◆ INSTRUCTIONS FOR THE TASK ◆
Write out the lines from the start of the records through the line containing "пологового в Києві." as a JSON list of strings, one string per line, omitting blank lines.

◆ DATA ◆
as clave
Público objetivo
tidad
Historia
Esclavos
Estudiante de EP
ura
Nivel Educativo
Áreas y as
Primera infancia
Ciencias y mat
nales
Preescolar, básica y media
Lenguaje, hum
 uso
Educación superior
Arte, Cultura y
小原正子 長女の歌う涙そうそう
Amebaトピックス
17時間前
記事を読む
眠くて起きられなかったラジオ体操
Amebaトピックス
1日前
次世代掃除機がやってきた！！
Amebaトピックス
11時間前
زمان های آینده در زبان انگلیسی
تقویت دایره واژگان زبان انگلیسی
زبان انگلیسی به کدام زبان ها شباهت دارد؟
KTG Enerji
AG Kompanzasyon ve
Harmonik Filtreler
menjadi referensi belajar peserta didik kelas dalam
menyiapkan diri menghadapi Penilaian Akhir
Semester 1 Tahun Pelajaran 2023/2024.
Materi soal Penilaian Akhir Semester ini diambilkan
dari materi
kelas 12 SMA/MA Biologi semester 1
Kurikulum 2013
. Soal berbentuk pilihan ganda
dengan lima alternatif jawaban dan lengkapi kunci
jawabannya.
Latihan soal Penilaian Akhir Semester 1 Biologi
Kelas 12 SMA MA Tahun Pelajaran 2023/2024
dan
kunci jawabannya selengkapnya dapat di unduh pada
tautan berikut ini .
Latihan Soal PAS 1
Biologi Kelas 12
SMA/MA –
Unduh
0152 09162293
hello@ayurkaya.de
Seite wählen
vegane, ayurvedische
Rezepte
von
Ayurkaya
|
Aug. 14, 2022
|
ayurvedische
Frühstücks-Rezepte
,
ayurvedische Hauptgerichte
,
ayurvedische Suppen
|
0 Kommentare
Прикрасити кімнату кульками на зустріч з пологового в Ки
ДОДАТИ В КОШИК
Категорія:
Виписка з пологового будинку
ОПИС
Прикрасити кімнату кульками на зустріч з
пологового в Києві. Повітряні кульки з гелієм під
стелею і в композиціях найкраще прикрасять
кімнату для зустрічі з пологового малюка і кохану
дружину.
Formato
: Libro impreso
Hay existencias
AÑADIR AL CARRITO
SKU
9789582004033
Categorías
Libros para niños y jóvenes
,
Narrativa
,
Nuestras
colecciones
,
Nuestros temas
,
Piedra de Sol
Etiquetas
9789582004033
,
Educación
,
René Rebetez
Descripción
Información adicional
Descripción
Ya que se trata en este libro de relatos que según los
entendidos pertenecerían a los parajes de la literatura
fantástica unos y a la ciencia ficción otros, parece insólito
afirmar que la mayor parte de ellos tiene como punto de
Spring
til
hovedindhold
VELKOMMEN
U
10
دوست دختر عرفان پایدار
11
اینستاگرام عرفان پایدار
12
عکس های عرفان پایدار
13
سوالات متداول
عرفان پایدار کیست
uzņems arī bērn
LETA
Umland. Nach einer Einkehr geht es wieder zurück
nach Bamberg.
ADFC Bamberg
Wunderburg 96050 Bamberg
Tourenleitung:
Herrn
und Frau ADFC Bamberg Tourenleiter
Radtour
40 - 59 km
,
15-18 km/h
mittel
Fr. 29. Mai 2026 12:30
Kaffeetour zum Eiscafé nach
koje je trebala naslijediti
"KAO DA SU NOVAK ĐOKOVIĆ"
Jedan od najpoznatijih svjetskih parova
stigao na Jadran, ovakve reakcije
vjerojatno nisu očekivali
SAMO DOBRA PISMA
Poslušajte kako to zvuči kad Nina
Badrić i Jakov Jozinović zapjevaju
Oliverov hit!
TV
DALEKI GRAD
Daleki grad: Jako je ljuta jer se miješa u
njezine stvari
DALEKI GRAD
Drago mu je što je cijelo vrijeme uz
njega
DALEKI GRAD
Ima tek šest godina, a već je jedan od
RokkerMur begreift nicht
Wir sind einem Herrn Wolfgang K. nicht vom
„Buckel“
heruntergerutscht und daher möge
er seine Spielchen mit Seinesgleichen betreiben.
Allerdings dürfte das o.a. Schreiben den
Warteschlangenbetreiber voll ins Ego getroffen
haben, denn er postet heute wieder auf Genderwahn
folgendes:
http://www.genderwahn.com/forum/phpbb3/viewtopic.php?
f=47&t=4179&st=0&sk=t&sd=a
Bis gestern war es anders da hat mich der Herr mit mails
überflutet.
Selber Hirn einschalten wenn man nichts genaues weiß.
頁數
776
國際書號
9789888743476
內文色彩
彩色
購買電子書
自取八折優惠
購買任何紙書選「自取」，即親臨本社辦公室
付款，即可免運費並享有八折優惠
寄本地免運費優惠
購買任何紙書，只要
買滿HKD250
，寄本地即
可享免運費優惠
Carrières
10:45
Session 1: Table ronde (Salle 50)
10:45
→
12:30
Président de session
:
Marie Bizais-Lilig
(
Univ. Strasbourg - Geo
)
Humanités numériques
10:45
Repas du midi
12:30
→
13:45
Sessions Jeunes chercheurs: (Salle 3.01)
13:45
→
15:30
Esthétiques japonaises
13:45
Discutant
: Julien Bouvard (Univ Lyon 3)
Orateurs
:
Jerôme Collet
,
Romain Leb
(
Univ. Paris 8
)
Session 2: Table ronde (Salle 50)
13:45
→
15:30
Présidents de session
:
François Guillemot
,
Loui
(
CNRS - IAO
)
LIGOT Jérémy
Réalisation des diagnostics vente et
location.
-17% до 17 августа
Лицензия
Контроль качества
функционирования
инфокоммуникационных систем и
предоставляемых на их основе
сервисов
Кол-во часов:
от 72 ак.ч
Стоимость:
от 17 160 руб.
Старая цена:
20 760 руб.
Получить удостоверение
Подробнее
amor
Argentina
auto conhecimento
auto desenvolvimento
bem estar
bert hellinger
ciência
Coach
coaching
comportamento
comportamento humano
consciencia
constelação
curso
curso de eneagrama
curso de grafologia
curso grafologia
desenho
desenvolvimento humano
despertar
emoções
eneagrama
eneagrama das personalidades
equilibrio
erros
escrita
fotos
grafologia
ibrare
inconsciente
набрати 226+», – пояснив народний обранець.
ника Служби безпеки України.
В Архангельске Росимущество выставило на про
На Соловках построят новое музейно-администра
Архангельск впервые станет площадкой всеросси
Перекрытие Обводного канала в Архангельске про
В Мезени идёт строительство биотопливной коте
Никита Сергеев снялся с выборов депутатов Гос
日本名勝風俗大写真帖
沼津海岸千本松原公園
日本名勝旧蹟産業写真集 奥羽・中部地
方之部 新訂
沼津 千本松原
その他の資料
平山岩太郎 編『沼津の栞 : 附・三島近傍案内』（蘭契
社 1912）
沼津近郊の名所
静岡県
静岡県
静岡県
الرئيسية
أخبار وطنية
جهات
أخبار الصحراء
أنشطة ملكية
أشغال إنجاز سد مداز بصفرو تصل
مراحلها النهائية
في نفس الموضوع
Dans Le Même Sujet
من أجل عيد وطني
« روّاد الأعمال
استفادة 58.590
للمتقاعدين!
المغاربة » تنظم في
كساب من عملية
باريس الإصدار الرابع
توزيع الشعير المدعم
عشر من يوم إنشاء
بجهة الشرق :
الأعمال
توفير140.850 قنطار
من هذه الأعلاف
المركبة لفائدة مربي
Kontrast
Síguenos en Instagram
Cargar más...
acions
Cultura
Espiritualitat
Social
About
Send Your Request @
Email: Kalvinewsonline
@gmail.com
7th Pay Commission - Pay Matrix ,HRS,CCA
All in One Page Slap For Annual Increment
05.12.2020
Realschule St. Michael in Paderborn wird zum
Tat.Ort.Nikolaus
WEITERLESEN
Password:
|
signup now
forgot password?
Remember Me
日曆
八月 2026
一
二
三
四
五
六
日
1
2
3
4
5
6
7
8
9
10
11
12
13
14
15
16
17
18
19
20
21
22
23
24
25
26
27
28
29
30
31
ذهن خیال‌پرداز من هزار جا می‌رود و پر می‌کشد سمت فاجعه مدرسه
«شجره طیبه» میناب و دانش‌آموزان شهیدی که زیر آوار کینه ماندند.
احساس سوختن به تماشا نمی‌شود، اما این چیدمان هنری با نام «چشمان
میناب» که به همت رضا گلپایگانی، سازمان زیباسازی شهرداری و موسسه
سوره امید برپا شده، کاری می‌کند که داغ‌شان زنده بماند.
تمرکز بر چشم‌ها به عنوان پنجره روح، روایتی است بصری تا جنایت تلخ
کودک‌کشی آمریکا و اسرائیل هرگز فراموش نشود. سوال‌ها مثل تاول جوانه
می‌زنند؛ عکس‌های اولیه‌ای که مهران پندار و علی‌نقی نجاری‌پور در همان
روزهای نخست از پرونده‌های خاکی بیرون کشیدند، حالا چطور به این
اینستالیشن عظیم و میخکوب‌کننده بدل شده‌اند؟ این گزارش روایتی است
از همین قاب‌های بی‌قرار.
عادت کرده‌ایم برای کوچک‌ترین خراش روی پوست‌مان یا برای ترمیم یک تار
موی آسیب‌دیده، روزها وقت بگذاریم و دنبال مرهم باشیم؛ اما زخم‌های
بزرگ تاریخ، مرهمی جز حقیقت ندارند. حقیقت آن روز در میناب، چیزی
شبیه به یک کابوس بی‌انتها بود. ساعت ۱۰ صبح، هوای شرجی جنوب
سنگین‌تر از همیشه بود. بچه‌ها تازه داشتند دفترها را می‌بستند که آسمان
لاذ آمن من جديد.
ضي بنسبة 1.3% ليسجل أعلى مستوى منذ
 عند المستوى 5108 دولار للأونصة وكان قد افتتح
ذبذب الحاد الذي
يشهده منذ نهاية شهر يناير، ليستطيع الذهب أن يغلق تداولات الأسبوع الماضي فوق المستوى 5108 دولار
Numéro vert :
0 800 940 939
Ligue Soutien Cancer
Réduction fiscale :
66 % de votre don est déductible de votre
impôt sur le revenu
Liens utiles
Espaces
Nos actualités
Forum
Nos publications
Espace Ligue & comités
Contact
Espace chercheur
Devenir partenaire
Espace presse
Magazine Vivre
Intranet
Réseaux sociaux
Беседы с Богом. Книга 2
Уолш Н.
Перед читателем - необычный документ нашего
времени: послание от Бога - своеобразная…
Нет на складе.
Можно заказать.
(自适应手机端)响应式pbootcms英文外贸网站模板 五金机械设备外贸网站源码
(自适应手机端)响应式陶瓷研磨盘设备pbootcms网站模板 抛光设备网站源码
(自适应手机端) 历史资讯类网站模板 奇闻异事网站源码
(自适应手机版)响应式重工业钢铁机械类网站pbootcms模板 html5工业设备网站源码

◆ ANSWER SECTION ◆
[
  "as clave",
  "Público objetivo",
  "tidad",
  "Historia",
  "Esclavos",
  "Estudiante de EP",
  "ura",
  "Nivel Educativo",
  "Áreas y as",
  "Primera infancia",
  "Ciencias y mat",
  "nales",
  "Preescolar, básica y media",
  "Lenguaje, hum",
  " uso",
  "Educación superior",
  "Arte, Cultura y",
  "小原正子 長女の歌う涙そうそう",
  "Amebaトピックス",
  "17時間前",
  "記事を読む",
  "眠くて起きられなかったラジオ体操",
  "Amebaトピックス",
  "1日前",
  "次世代掃除機がやってきた！！",
  "Amebaトピックス",
  "11時間前",
  "زمان های آینده در زبان انگلیسی",
  "تقویت دایره واژگان زبان انگلیسی",
  "زبان انگلیسی به کدام زبان ها شباهت دارد؟",
  "KTG Enerji",
  "AG Kompanzasyon ve",
  "Harmonik Filtreler",
  "menjadi referensi belajar peserta didik kelas dalam",
  "menyiapkan diri menghadapi Penilaian Akhir",
  "Semester 1 Tahun Pelajaran 2023/2024.",
  "Materi soal Penilaian Akhir Semester ini diambilkan",
  "dari materi",
  "kelas 12 SMA/MA Biologi semester 1",
  "Kurikulum 2013",
  ". Soal berbentuk pilihan ganda",
  "dengan lima alternatif jawaban dan lengkapi kunci",
  "jawabannya.",
  "Latihan soal Penilaian Akhir Semester 1 Biologi",
  "Kelas 12 SMA MA Tahun Pelajaran 2023/2024",
  "dan",
  "kunci jawabannya selengkapnya dapat di unduh pada",
  "tautan berikut ini .",
  "Latihan Soal PAS 1",
  "Biologi Kelas 12",
  "SMA/MA –",
  "Unduh",
  "0152 09162293",
  "hello@ayurkaya.de",
  "Seite wählen",
  "vegane, ayurvedische",
  "Rezepte",
  "von",
  "Ayurkaya",
  "|",
  "Aug. 14, 2022",
  "|",
  "ayurvedische",
  "Frühstücks-Rezepte",
  ",",
  "ayurvedische Hauptgerichte",
  ",",
  "ayurvedische Suppen",
  "|",
  "0 Kommentare",
  "Прикрасити кімнату кульками на зустріч з пологового в Ки",
  "ДОДАТИ В КОШИК",
  "Категорія:",
  "Виписка з пологового будинку",
  "ОПИС",
  "Прикрасити кімнату кульками на зустріч з",
  "пологового в Києві. Повітряні кульки з гелієм під"
]